In the presence of differences between movement patterns on land and in water, regarding the training phase, methods to optimize the system for better adaptation to these variations can be explored. This can improve the accuracy and reliability of the application in aquatic environments. The process can be implemented using machine learning algorithms. When employing edge computing, more expensive controllers are required to process results locally based on a stored database and newly acquired movement data. Alternatively, cloud computing can be utilized by sending information from the master node to a cloud-based AI agent during the voting phase. However, this approach may increase response time for the user in water, as latency becomes a significant issue. Verification of training movements from water samples can be performed individually using the Dynamic Time Warping (DTW) algorithm, rather than averaging all ten data series from the training phase. This approach enables evaluation of a movement during the voting phase against a comprehensive database of movements, although it will increase computation time. Future studies could explore this logical implementation and its impact on system performance.
DTW was used primarily as a baseline approach for evaluating movement similarity. Further optimization may be achieved through parameter tuning, such as applying time constraints or adjusting pattern characteristics (based on different swimming strokes). Additionally, incorporating preliminary verification of the incoming data to decide whether a movement requires full DTW analysis could reduce CPU load on the controller. Integrating machine learning architectures has the potential to further enhance the accuracy of swimming movement recognition. Decision Trees or k-Nearest Neighbors classifiers can be employed for preliminary verification to efficiently determine whether full DTW analysis is necessary [
34,
35,
36].
While it is not mandatory to record 10 iterations during training, since a single perfect repetition by the user can serve as the movement pattern, collecting multiple movements and computing their mean enhances the reliability and robustness of the movement template. This can be configured into an interface used with the master node in the future.
Effective classification of swimming movements relies on accurately distinguishing genuine arm stroke deviations from confounding motion artifacts such as gyroscope drift and body-induced rotations (e.g., body roll and forward motion). These artifacts can obscure stroke-specific features essential for Dynamic Time Warping (DTW) analysis, reducing its robustness.
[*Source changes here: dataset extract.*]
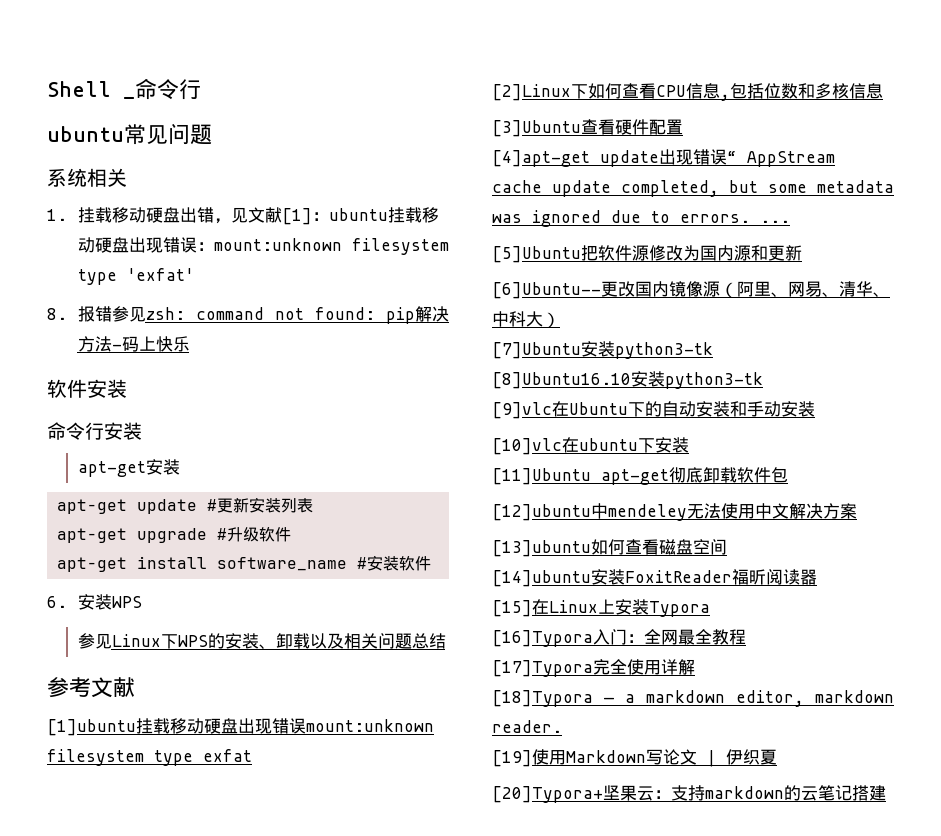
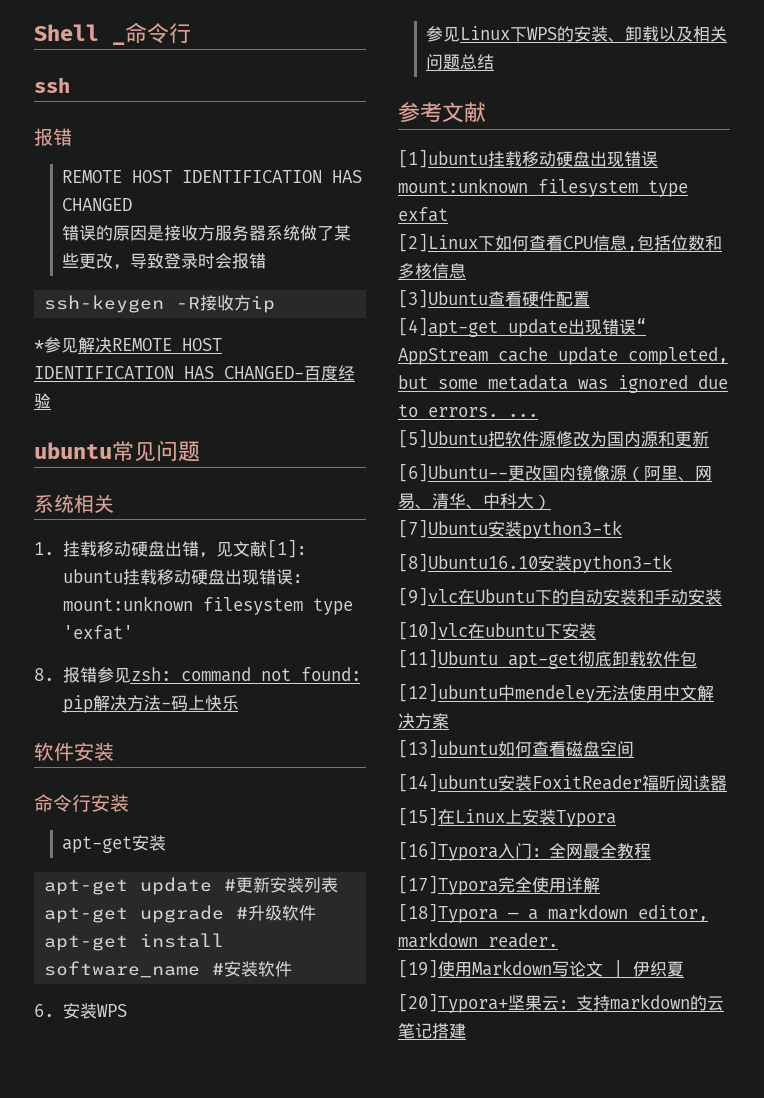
(201, 89) none -> [34,77,70,93] [34,128,72,146] [61,170,362,183] [61,198,132,211] [61,225,351,241] [61,253,266,270] [44,295,276,313] [34,337,222,353] [34,365,355,381] [34,393,51,409] // ssh // 报错 // REMOTE HOST IDENTIFICATION HAS CHANGED // 错误的原因是接收方服务器系统做了某些更改，导致登录时会报错 // ssh-keygen -R接收方ip // *参见解决REMOTE HOST IDENTIFICATION HAS CHANGED-百度经验

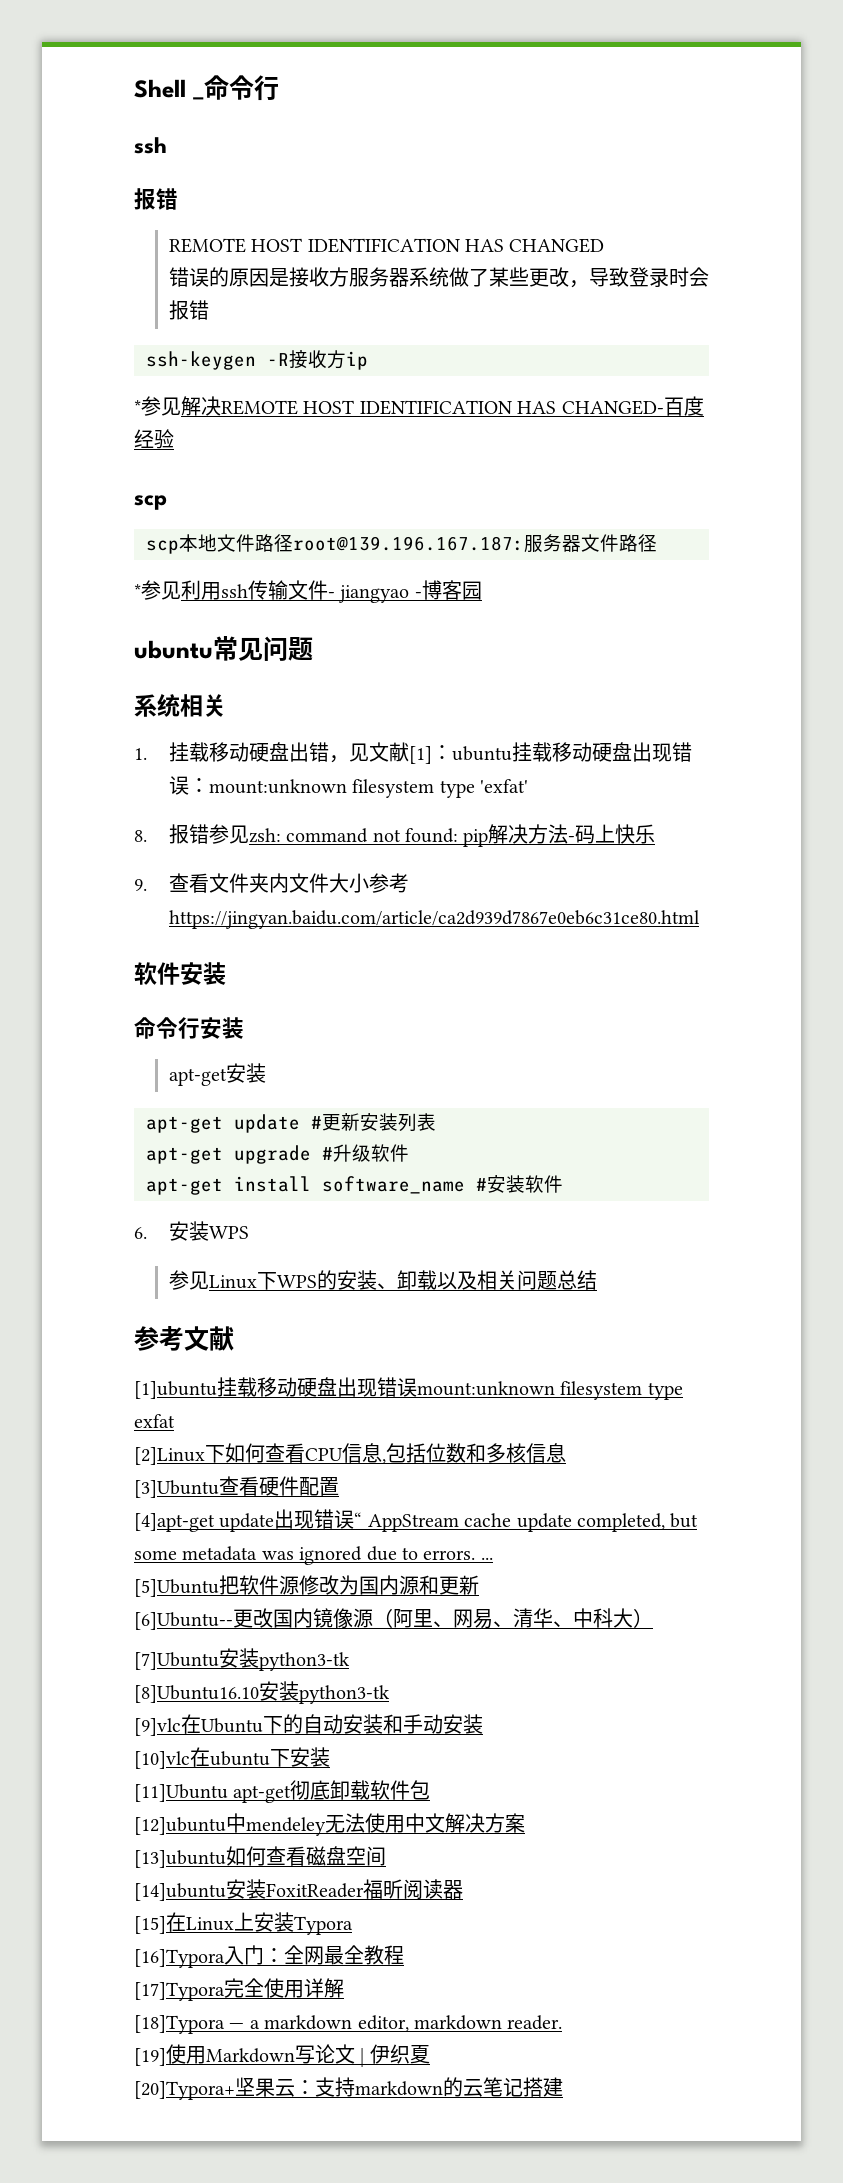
(51, 401) none -> [134,495,167,510] [146,534,657,554] [134,580,482,603] // scp // scp本地文件路径root@139.196.167.187:服务器文件路径 // *参见利用ssh传输文件- jiangyao -博客园
(239, 703) none -> [134,873,409,893] [168,910,700,929] // 9.查看文件夹内文件大小参考https://jingyan.baidu.com/article/ca2d939d7867e0eb6c31ce80.html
To address this, a comprehensive signal preprocessing pipeline is employed, including drift correction via sensor fusion, reference frame alignment, high-pass filtering to suppress low-frequency and translational noise, segmentation based on motion events, movement onset detection, and feature normalization. These preprocessing steps—particularly sensor fusion, orientation compensation, and filtering—significantly improve data quality by minimizing external motion disturbances. Furthermore, this approach enhances the system’s generalizability and lays the groundwork for handling previously untested edge cases, ultimately increasing the reliability and adaptability of stroke error identification in diverse real-world conditions.